- Data supplied -
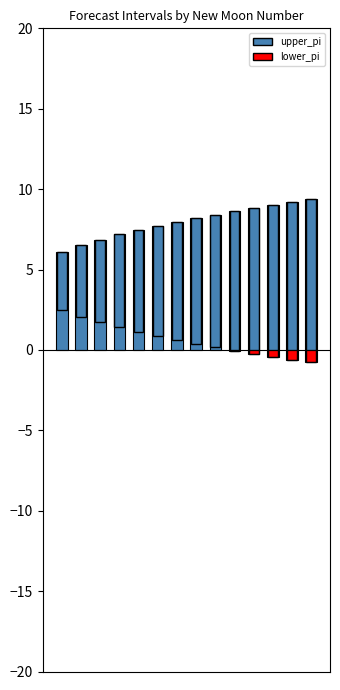

Where is upper_pi nearest to the value 7?

556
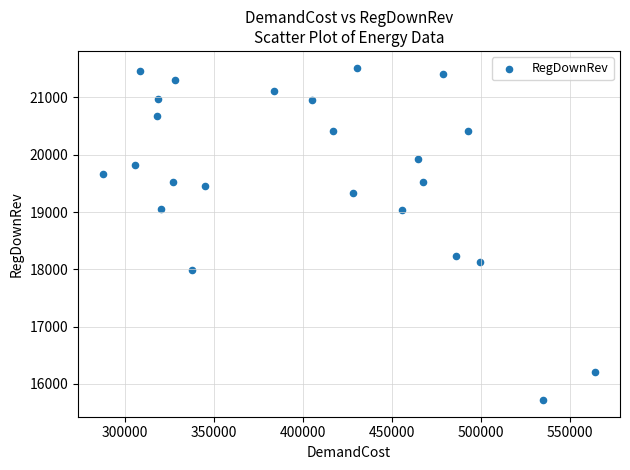

What is the range of Y values (max minus min)?

5801.7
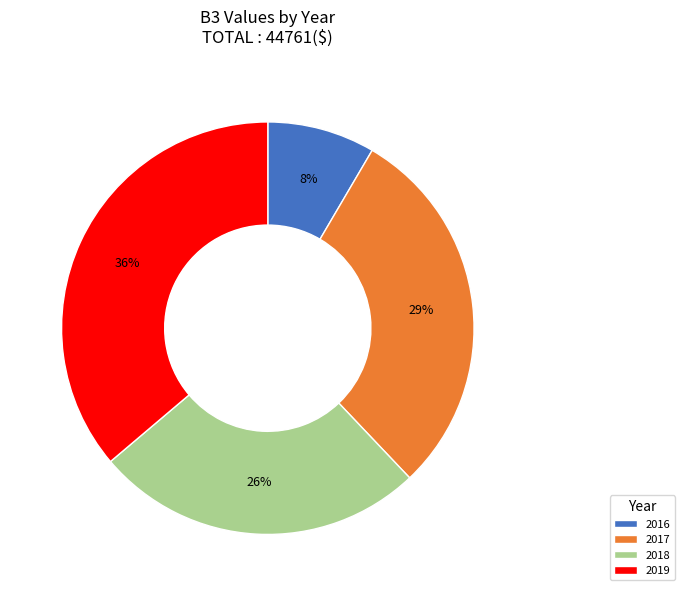

Is 2016 the majority of the pie?

No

- What this task involves -
Copy out the data above with "majority" changed to "bigger part" and nothing else altered. Leave the pictures out.

- Response area -
Where is upper_pi nearest to the value 7?

556

What is the range of Y values (max minus min)?

5801.7

Is 2016 the bigger part of the pie?

No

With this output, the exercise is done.